What locals told HT also raises questions about the model the Mamata Banerjee government pursued – direct purchase of land from the owners by the company that required land. According to residents of such villages as Notunhat, Padmapukur, Gazipur and Shyamnagar, local land agents had started approaching land owners at the end of 2013. When their efforts failed, Arabul Islam and his son appeared in the scene.
Islam, former Trinamool MLA from Bhangar and one of the most controversial leaders of the party, is the chairman of Bhangar II panchayat samiti. His son, Hakimul, is the chief of Polerhat gram panchayat where the project is coming up.
“Arabul and his son having the last words in Polerhat, they managed to acquire the required 16-acre land within a few months. People were aggrieved but lacked the strength to confront,” said Mosharef Ali, one of the key local organisers of the movement.
Construction started by mid-2014 without any resistance and villagers had little knowledge about the exact nature of the project. As they tried to speak to engineers working on the project to glean information, some of the engineers reportedly told them that it was a new kind of power grid using sulfur hexafluoride (SF6) – the most potent greenhouse gas – and that scientists and environmentalists were still evaluating possible environment impacts in case of a fault.
“One engineer told us that any accidental spillage of the SF6 gas could lead to tragedies like the one in Bhopal. Since then, throughout 2015, we approached local Trinamool leaders, panchayat members and administrative officers several times, asking them to clear our confusions. No one heeded our pleas. We were told that the government is agreed to consider increasing the compensation but no question should be asked on the project,” said Mahfijul Mollah of Padmapukur village.
Things took a complicated shape in October 2016, when few brick kiln workers camping underneath high tension wires experienced mild electric shocks when one of them touched a loose wire strung across two bamboo poles for drying their clothes. Soon, a local electrician came to the spot with a tester and the red light in the tester confirmed electricity in the loose wire.

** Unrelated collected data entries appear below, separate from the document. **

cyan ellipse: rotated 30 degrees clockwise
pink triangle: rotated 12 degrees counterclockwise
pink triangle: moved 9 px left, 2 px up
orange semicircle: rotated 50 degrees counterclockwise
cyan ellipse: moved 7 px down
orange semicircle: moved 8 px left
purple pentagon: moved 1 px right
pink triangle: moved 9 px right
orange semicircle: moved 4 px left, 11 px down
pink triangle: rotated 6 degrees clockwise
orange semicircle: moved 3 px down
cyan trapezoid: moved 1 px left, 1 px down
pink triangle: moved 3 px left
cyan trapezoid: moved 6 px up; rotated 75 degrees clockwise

“Panic spread fast but the authorities were not ready to answer our queries,” said Safikul Alam, a villager of Machhibhanga. By the end of October, villagers had started obstructing installation of towers. Since then various kinds of rumours and superstitions about ill effects on health floated around in the area. Trinamool Congress MLA Rezzak Mollah’s derogatory comment on such rumors (ill effects on pregnant women) further added fuel to fire.

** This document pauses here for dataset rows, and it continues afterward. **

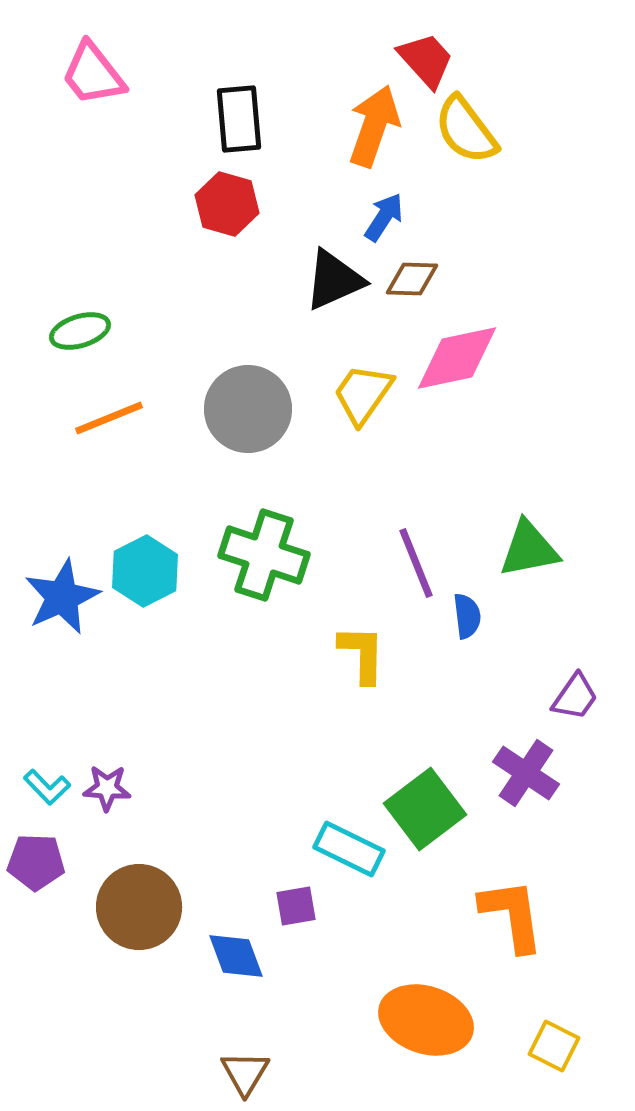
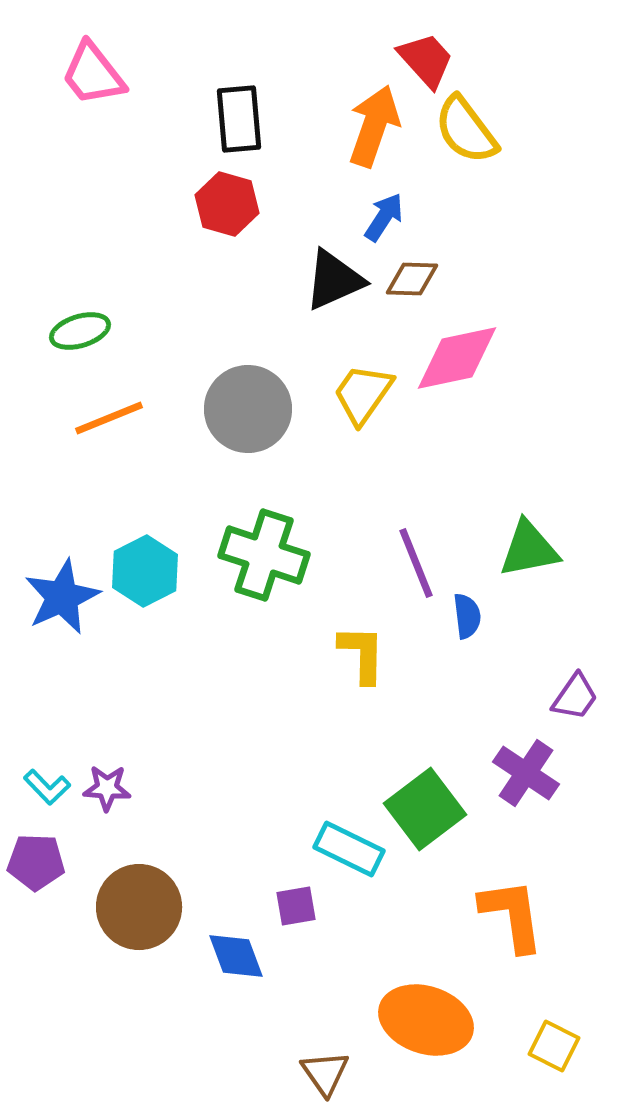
brown triangle: moved 80 px right; rotated 6 degrees counterclockwise
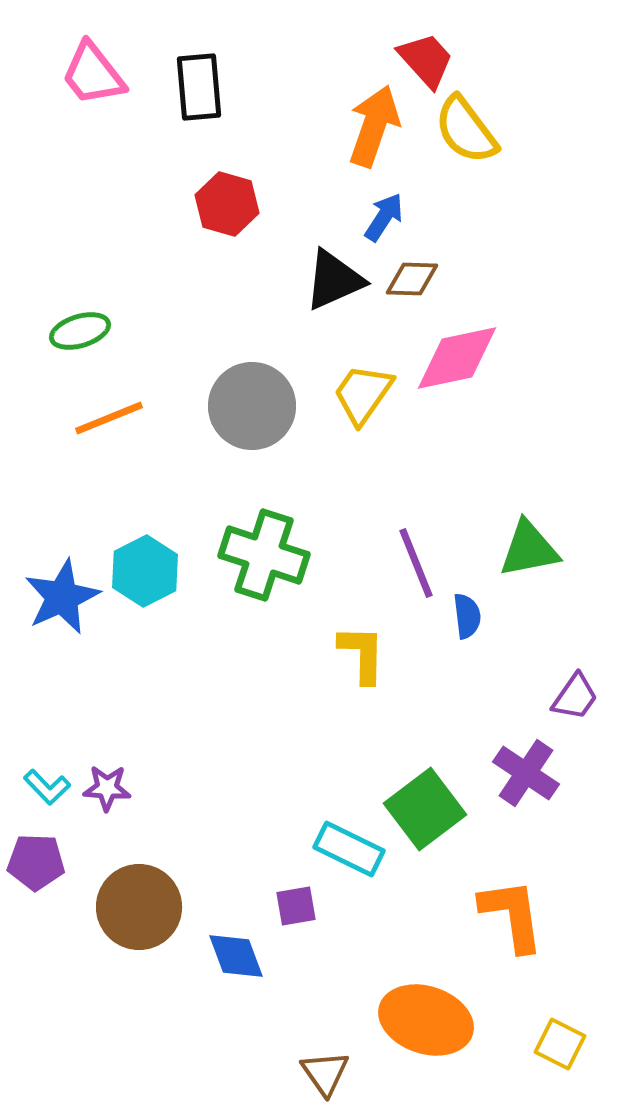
black rectangle: moved 40 px left, 32 px up
gray circle: moved 4 px right, 3 px up
yellow square: moved 6 px right, 2 px up
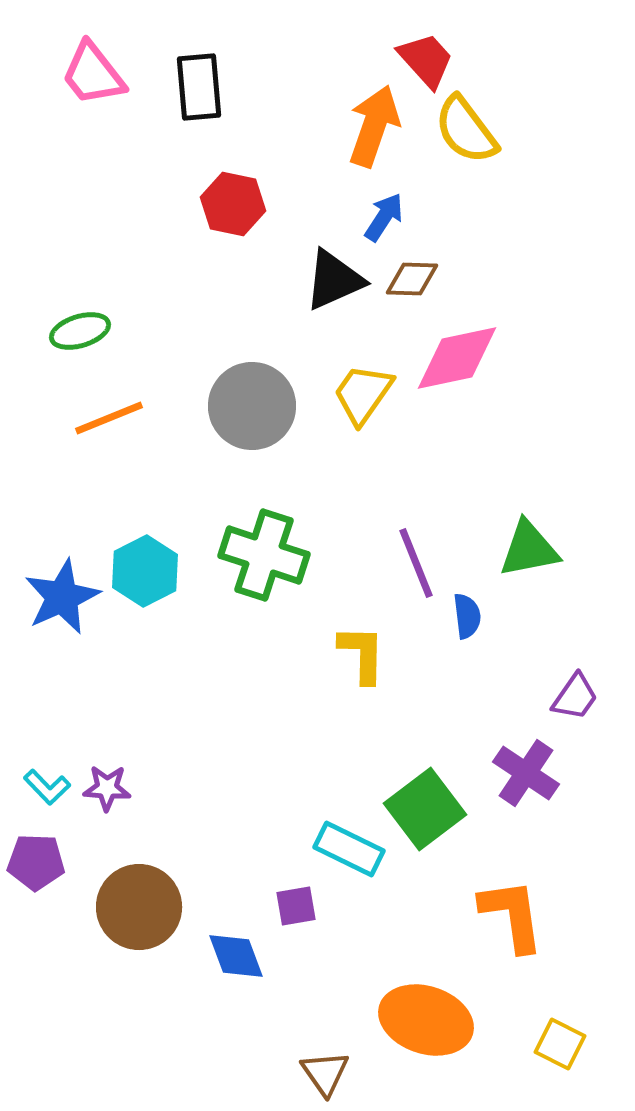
red hexagon: moved 6 px right; rotated 4 degrees counterclockwise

On November 3, as a huge police contingent accompanied the power grid officials, local women staged a protest. Three men and three women were arrested from the spot and sent to 18 days’ judicial custody. Desperate villagers reached out to the leaders of little-known Naxalite outfit CPI(ML)(Red Star) – mostly because no one else heeded to them – and movement intensified within a very short time.
Villagers were still looking for clarifications from the administration and, in the first week of December, the sub-divisional officials asked them to reach the office of the power grid authorities at Bishnupur on December 9. After reaching the office the villagers found it was locked and all employees and officials had left.
“We went from pillar to post seeking answers to some questions. But no one cared until we forced them to stop work. Even then, they possibly knew only one way to respond – applying brute force. But it is not going to work,” Mosharef Ali said.